## ENTRIES PROVIDED
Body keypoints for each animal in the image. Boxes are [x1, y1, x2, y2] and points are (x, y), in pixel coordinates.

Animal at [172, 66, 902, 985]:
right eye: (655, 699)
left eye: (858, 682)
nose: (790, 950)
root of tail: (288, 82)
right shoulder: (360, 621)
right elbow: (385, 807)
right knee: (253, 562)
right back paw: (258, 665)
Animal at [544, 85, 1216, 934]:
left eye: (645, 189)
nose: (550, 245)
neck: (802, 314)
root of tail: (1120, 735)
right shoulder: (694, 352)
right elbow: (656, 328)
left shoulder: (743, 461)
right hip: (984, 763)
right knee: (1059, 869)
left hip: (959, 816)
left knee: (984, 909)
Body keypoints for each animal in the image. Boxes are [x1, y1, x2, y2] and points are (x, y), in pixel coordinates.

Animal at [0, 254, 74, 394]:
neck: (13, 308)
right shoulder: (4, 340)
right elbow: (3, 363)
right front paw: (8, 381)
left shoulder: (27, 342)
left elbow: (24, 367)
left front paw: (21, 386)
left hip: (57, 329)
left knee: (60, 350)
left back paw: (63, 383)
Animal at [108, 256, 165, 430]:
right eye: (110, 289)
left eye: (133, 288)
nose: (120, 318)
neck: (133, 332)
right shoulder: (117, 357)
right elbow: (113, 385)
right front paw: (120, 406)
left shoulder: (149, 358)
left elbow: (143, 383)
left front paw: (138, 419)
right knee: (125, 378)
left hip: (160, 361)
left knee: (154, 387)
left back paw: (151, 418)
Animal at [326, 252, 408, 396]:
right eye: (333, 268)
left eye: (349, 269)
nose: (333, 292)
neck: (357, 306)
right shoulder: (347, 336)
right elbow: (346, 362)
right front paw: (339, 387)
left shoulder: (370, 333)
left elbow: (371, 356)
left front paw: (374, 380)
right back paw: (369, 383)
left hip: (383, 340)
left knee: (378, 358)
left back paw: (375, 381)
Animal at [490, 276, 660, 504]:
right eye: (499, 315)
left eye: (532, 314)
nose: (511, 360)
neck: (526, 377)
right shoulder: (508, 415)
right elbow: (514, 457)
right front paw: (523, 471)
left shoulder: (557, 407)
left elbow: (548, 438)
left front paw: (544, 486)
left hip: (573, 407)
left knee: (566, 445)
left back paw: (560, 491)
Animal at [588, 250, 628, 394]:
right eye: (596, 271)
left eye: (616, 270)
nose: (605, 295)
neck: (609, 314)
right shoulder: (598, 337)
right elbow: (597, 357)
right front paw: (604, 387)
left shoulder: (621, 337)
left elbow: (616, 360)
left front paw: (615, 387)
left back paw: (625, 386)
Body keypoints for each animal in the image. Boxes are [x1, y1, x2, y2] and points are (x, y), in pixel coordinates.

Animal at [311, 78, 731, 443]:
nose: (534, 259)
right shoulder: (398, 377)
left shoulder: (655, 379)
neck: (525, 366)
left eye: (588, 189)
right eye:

## YOUR TASK
After reading the listing, copy all of it out exactly.

## WRITTEN SOLUTION
Body keypoints for each animal in the image. Boxes are [x1, y1, x2, y2] and points are (x, y), in pixel coordinates.

Animal at [172, 66, 902, 985]:
right eye: (655, 699)
left eye: (858, 682)
nose: (790, 950)
root of tail: (288, 82)
right shoulder: (360, 621)
right elbow: (385, 807)
right knee: (253, 562)
right back paw: (258, 665)
Animal at [544, 85, 1216, 934]:
left eye: (645, 189)
nose: (550, 245)
neck: (802, 314)
root of tail: (1120, 735)
right shoulder: (694, 352)
right elbow: (656, 328)
left shoulder: (743, 461)
right hip: (984, 763)
right knee: (1059, 869)
left hip: (959, 816)
left knee: (984, 909)
Body keypoints for each animal in the image. Boxes are [x1, y1, x2, y2] and points are (x, y), in pixel coordinates.

Animal at [0, 254, 74, 394]:
neck: (13, 308)
right shoulder: (4, 340)
right elbow: (3, 363)
right front paw: (8, 381)
left shoulder: (27, 342)
left elbow: (24, 367)
left front paw: (21, 386)
left hip: (57, 329)
left knee: (60, 350)
left back paw: (63, 383)
Animal at [108, 256, 165, 430]:
right eye: (110, 289)
left eye: (133, 288)
nose: (120, 318)
neck: (133, 332)
right shoulder: (117, 357)
right elbow: (113, 385)
right front paw: (120, 406)
left shoulder: (149, 358)
left elbow: (143, 383)
left front paw: (138, 419)
right knee: (125, 378)
left hip: (160, 361)
left knee: (154, 387)
left back paw: (151, 418)
Animal at [326, 252, 408, 396]:
right eye: (333, 268)
left eye: (349, 269)
nose: (333, 292)
neck: (357, 306)
right shoulder: (347, 336)
right elbow: (346, 362)
right front paw: (339, 387)
left shoulder: (370, 333)
left elbow: (371, 356)
left front paw: (374, 380)
right back paw: (369, 383)
left hip: (383, 340)
left knee: (378, 358)
left back paw: (375, 381)
Animal at [490, 276, 660, 504]:
right eye: (499, 315)
left eye: (532, 314)
nose: (511, 360)
neck: (526, 377)
right shoulder: (508, 415)
right elbow: (514, 457)
right front paw: (523, 471)
left shoulder: (557, 407)
left elbow: (548, 438)
left front paw: (544, 486)
left hip: (573, 407)
left knee: (566, 445)
left back paw: (560, 491)
Animal at [588, 250, 628, 394]:
right eye: (596, 271)
left eye: (616, 270)
nose: (605, 295)
neck: (609, 314)
right shoulder: (598, 337)
right elbow: (597, 357)
right front paw: (604, 387)
left shoulder: (621, 337)
left elbow: (616, 360)
left front paw: (615, 387)
left back paw: (625, 386)
Body keypoints for each animal in the image. Boxes are [x1, y1, x2, y2] and points are (x, y), in pixel coordinates.

Animal at [311, 78, 731, 443]:
nose: (534, 259)
right shoulder: (398, 377)
left shoulder: (655, 379)
neck: (525, 366)
left eye: (588, 189)
right eye:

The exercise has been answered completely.